The joke is #7 of 7 chosen for publication by the columnist, Greg Heberlein for  the Seattle Times article ‘Who’s Standing Next to Bubba’ Sunday, December 19, 1999 under Wall Street Recap.  Consider it [the column] suggests the journalist a holiday gift for putting up with the conventional ramblings. This intro is already too long – our joke cup runneth over. But we must thank all the sources: Steve Leuthold’s clients, who submit jokes for his monthly investment newsletter; Eric Miller of Donaldson, Lufkin & Jenrette, who collects witty stuff for the company’s semi-monthly publication; Don Gher of Bellevue’s Coldstream Capital, who missed his calling as a comic; and, your loyal scribe’s firstborn son Tom, who scoured the Web for every funny story it had.

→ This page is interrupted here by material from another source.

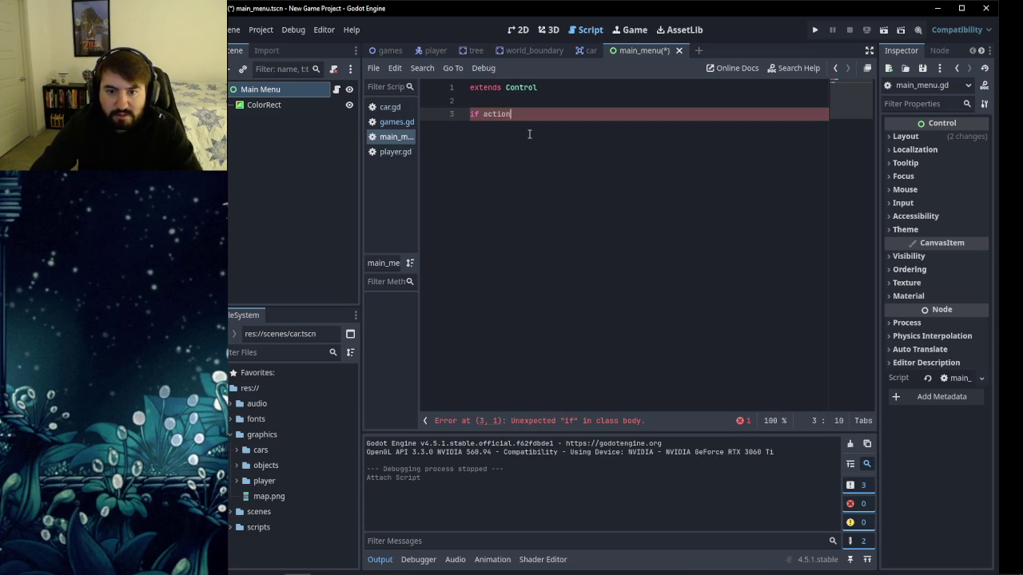
key("BackSpace")
key("BackSpace")
key("BackSpace")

http://community.seattletimes.nwsource.com/archive/?date=19991219&slug=3002366

Loaded on the blog OPUS under the heading ‘cover of a rolling stone!! Tuesday, April 24, 2007

http://opusbangalore.blogspot.com.au/2007/04/cover-of-rolling-stone.html

Posted in a bundle on the Australian Trade & Shipping web site

http://www.australiatrade.com.au/Jokes/may.htm

Sent in an email it seems originally by Personal Growth Concepts which included the following disclaimer:

The information provided in this email is presented for educational purposes only. It is not a substitute for the advice and treatment of a licensed professional clinician, doctor, coach or pastoral counselor.

http://www.personalgrowthconcepts.com/content/publish/qa_2005_06.shtml

The frog has his own mention on The Book Vault where is a substantial collection of jokes and articles

http://bookvault.ca/?s=frog

…and uploaded by blogger mom at frog parenting blogspot who posted the joke on Tuesday, April 28, 2009 under ‘Frog Humour and today’s stuff…Not for Profit but for JOY!’ and her baby born on April 29, 2009 ‘at about 8Amish’.

Earliest References

While one earlier may still be found, the earliest reference I have found is on the website of ‘Silicon Investor’ where it was uploaded on 6/24/1998 8:12:00 AM by Henry Volquardsen. Note the date reads 24 June, 1998 because the date sequence is m/d/y. No, I do not know Henry as far as I am aware, regardless Henry may have known my name at one moment in history in 1987 and I his by sheerest chance just by it passing in front of his or my eyes in a fax or other document, but lucky I am to have a beautifully written text online on Silicon Investor that recalls a Henry Volquardsen from the memory of a colleague.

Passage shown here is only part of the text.